I'll see if I can test this version locally soon. I have a pending upgrade not yet planned so will end up here soon.

Just to provide some information - when you see partial acknowledgements with sequence unchanged that's usually when Logstash pipeline is stuck and not accepting any more logs. Since it looks easily reproducible I should be able to sort it soon.

I'm still maintaining WRT bugs and compatibility, just no commitment to any new features. I am still periodically experimenting with new things but as things are they're unlikely to ever be production ready due to other personal commitments.

Jason

sysmonk commented 4 years ago

Thanks, i understand the pipeline is stuck on the Logstsh side, just saying it's probably filter-input-log-courier related

Help you can reproduce it!

driskell commented 4 years ago

Running Logstash 7.6 using the following I was seeing 5000+ per second on my laptop. I'll try the stdout method now. When you use stdout {} are you seeing events appear in the output?

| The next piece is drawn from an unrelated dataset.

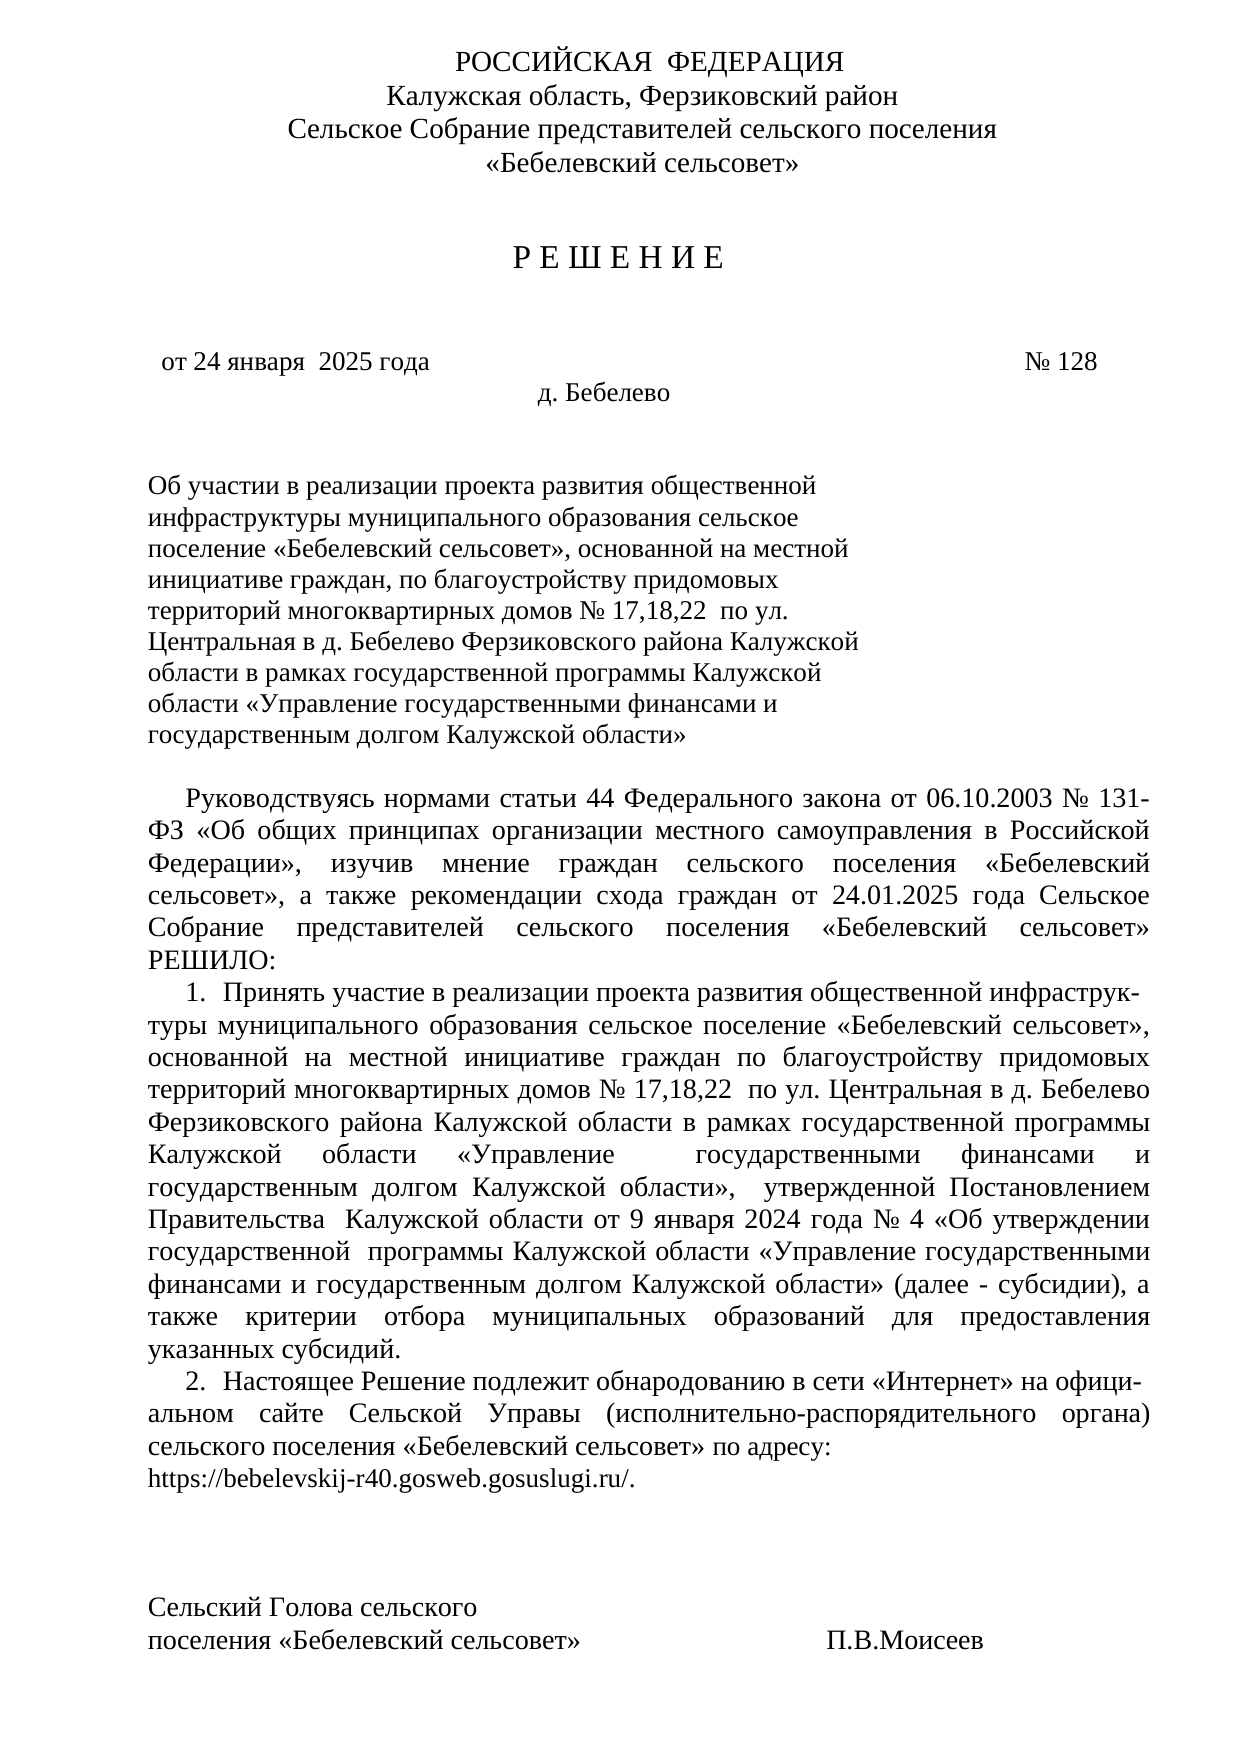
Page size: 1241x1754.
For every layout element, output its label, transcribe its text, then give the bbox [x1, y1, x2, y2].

This is what I normally verify with:

input {
  courier {
    port => 12345
    ssl_certificate => '../selfsigned.crt'
    ssl_key => '../selfsigned.key'
  }
}
filter {
  metrics {
    meter => "events"
    add_tag => "metric"
  }
}
output {
  if "metric" in [tags] {
    stdout {
      codec => line {
        format => "rate: %{[events][rate_1m]}"
      }
    }
  }
}
driskell commented 4 years ago

With stdout {}, 7.6 works too. Downloading 7.5.1 to test with that.

driskell commented 4 years ago

It would be worth ensuring the logstash-input-courier plugin is up to date as I think I did a bug fix release previously but it was relating to failed connections rather than any fundamental issue.

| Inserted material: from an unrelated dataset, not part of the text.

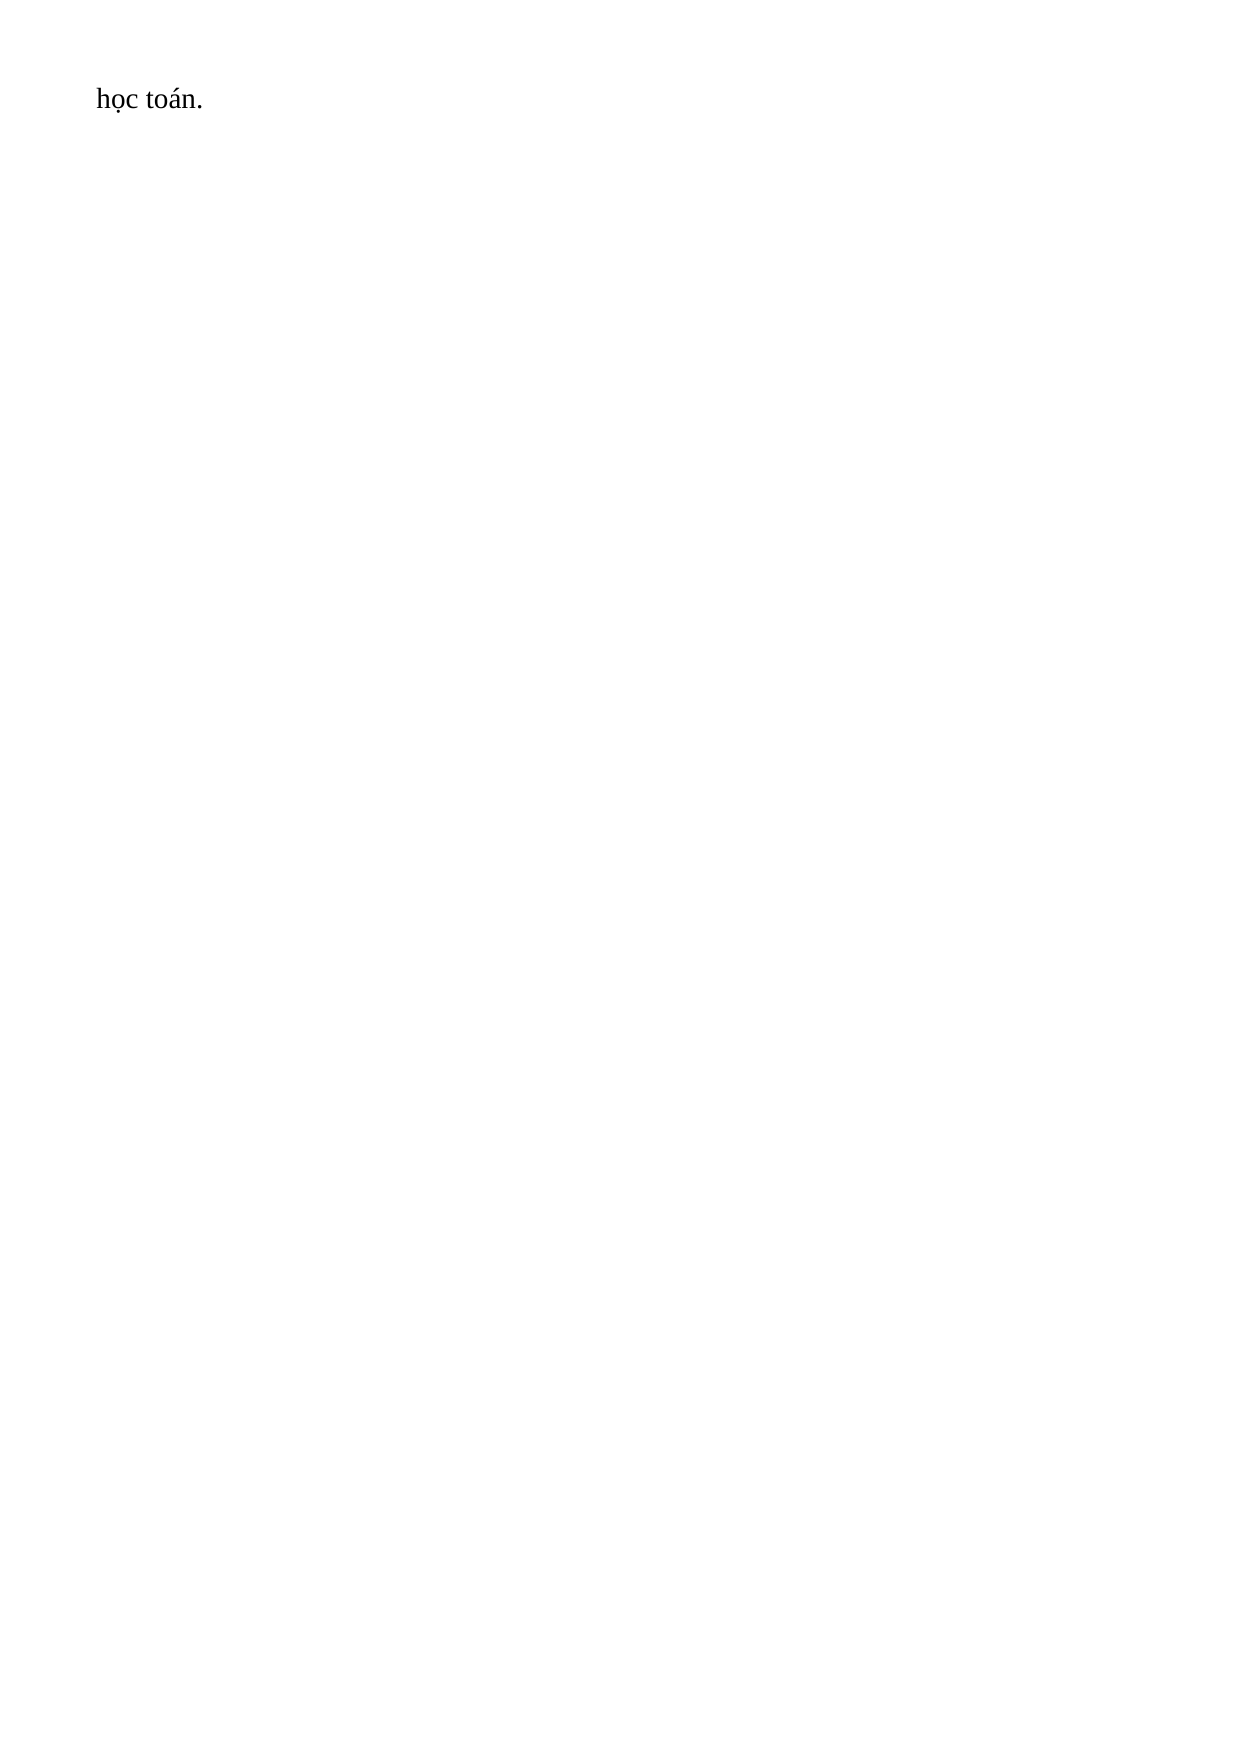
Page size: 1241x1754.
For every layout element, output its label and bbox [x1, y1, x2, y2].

driskell commented 4 years ago

I've reproduced the issue with 7.5.1. After a certain amount of time outputting logs it just stops. Looking into it now.

driskell commented 4 years ago

OK so I discovered it was my event_queue in the logstash-input-courier/log-courier Ruby gems. It uses ConditionVariables to handle context switching between pushing events from connections and then pulling them to give to Logstash as a single stream.

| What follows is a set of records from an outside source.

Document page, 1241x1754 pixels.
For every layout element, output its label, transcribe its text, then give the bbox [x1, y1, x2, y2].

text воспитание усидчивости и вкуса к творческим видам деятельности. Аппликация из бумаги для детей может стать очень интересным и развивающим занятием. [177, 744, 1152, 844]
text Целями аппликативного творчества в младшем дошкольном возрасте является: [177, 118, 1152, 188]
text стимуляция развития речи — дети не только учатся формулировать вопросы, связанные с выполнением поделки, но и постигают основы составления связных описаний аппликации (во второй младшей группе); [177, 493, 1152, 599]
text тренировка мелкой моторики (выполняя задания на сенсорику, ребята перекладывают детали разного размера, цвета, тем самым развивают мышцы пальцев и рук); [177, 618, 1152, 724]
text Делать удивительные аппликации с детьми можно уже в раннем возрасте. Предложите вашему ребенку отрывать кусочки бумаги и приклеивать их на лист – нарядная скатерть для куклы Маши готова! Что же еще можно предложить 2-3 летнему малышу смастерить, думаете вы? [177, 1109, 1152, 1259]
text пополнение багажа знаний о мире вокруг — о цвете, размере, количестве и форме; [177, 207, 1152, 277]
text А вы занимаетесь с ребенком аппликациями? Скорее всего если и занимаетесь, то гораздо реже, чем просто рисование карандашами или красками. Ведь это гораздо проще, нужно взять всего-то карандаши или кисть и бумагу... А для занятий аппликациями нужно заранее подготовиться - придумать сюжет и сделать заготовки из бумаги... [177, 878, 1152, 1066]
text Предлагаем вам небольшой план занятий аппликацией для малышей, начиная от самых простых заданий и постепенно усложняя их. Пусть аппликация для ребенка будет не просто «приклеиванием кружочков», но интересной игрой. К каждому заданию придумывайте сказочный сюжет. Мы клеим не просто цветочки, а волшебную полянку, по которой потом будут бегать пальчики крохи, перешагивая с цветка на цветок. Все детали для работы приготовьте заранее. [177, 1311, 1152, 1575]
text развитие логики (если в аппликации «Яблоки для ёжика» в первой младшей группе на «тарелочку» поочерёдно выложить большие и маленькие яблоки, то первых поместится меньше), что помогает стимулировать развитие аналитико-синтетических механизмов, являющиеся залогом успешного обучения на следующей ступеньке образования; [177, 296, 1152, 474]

Logstash 7.4.0+ are likely using JRuby 9.2.8.0 and this has a bug in ConditionVariable that causes exactly this behaviour. I've confirmed 7.5.1 definitely is the buggy 9.2.8.0 and confirmed that the fix is available in 7.6.0 as they updated to 9.2.9.0. Testing against 7.6.0 and it works fine.

Upgrading to 7.6.0 should resolve the issue. It's not something fixable here it's an actual runtime issue.

For reference: https://github.com/jruby/jruby/issues/5863

driskell commented 4 years ago

7.4.0 release notes includes updating to the buggy release: https://www.elastic.co/guide/en/logstash/current/logstash-7-4-0.html

Update jruby to 9.2.8.0

7.6.0 fixes the issue with an update https://www.elastic.co/guide/en/logstash/current/logstash-7-6-0.html

Updated jruby to 9.2.9.0

JRuby release notes https://www.jruby.org/2019/10/30/jruby-9-2-9-0.html

Thread-safety Improvements
Lock interruptibility broken in JRuby 9.2.8 has now been fixed. (#5863, #5875, #5942)
sysmonk commented 4 years ago

Ah, thanks, i haven't tried 7.6.0 as it wasn't released yet when i looked into this issue. Will try it today agan

driskell commented 4 years ago

If you have any issues, just drop it into a new issue. Things are fresh in my mind now and I've got 7.6 in my test folder so should be able to pick up any issue much quicker this time around.